Extract to read »
I am a renter (since 2016) of a 1905 house of 5400 sq ft (includes unheated basement of 1500-2000). Elderly owner/landlord. The natural gas covers cooking, dryer and hot water heater as well. 9 people here. Our gas bill last winter in Feb was $1280! The house is a sieve on the ground floor (always requires seasonal weatherproofing).

There is a Crane 300 Series (Model 9-300) in the basement with 3-4" rusty cast iron feed and return pipes coming out of it and a recently replaced Bell & Gossett 1/4 HP pump that took us as renters 3 days to locate locally in stock for $1400. There was even a glass screw in fuse in the wall! The ground floor is this strange indirect system of giant basement ducts with forced air over ducted radiators that lead to giant registers on the main floor (some are 18" x 18" others are 24" x 12") - the air barely comes out (no force) ; the rest is hot water radiators on the 2nd/3rd floor and those rooms are toasty!

How old is this system?!?!?!? What would a replacement option be here?? We want to advise the owner of her options. Photos attached of new pump, pressure tanks, system, and an example of one of the basement ducts in basement leading the ground floor.

Brooklyn, NY location (Ditmas Park/Flatbush neighborhood)








Comments

  • mattmia2
    mattmia2 Member Posts: 7,148
    edited October 2022
    The circulator could have been replaced with a modern wet rotor or ecm circulator, you didn't have to track down a 3 piece circulator.

Task to complete » Carry on the thread about the 1905 house's heating system, writing on from its last sentence. The lines have no part in this.

Record extracts »
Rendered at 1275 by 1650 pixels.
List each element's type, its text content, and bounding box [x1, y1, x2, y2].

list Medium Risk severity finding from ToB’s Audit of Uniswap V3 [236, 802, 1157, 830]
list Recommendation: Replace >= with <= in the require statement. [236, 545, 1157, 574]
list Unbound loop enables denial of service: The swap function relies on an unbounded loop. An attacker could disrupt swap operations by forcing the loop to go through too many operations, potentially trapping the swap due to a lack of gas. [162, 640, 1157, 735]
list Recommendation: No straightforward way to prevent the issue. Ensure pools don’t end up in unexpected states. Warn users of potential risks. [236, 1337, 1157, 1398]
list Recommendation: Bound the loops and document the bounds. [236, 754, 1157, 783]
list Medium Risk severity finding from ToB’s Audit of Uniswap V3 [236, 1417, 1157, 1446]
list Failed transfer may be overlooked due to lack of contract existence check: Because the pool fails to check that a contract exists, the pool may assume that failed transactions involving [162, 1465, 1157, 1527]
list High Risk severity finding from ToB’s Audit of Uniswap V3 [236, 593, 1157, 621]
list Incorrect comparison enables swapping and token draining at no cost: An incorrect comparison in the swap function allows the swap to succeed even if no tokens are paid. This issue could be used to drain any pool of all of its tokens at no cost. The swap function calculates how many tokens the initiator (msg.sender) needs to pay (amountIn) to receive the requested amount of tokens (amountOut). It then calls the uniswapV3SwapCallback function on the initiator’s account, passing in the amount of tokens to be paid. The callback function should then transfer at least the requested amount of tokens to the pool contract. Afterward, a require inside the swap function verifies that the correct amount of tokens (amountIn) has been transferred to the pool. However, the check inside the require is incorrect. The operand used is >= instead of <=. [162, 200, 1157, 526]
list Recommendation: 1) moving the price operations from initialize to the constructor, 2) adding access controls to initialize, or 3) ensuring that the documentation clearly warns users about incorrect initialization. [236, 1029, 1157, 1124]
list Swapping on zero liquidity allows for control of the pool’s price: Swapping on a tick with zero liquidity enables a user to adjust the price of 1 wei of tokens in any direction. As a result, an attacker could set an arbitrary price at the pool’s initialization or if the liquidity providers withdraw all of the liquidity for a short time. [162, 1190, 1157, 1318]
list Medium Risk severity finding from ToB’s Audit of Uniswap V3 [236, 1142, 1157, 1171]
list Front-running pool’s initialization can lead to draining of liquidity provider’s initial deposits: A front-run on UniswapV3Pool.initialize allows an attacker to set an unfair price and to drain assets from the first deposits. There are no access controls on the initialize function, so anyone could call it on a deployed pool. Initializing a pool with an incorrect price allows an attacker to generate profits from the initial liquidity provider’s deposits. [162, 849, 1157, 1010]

The output »
    Have those indirect radiators been converted to use indoor air? They usually were designed to pull air from outside which was very inefficient. Make sure that has been sealed up and some sort of way to pull return air from the inside was added. They work by gravity, there is no forced air circulation.

    The system is original to the house. The boiler looks to have been replaced in the 50's or 60's. It was originally a gravity hot water system, the circulator was added with the new boiler.

    Not knowing your energy costs, that being a very large house I suspect your efficiency of the system isn't terrible, i would look more at fixing the comfort problems first. A new boiler would be a bit more efficient but it won't be a dramatic change. The way to save on heating costs would be to add air sealing and insulation to the building.
    reggi
  • HVACNUT
    HVACNUT Member Posts: 4,858
    Lowering the fuel cost will require permanent weather proofing (air sealing), the correct size boiler, if the existing isn't correct, and shorter showers for some of you. Assuming the landlord would need to cover those costs so I don't know how far you'd get with that.
    As far as the first floor is concerned, where is the thermostat? There's only one serving all 3 floors?
    You say minimal air flow but you don't necessarily need velocity with heating air. If it's not enough to satisfy the thermostat (if it's on the first floor), there are things to check. I'm sure you've checked the air filter. 
    The coil could be plugged up as well. Is it the correct size coil? What type of motor in the air handler, belt or direct drive? If belt drive is it the correct belt? Belt tension adjusted to amp draw? Fan blades dont have 70 years of crud buildup? 


  • KC_Jones
    KC_Jones Member Posts: 5,352
    Air sealing is your friend here. If the system is working I wouldn't replace it unless the house is tightened up first. Right now it is taking X amount of BTU's to heat the house, that won't change with a new system. So to reduce fuel usage you have to reduce load. Air sealing, insulation, etc. Once that's done you should see reductions, how much is a different question.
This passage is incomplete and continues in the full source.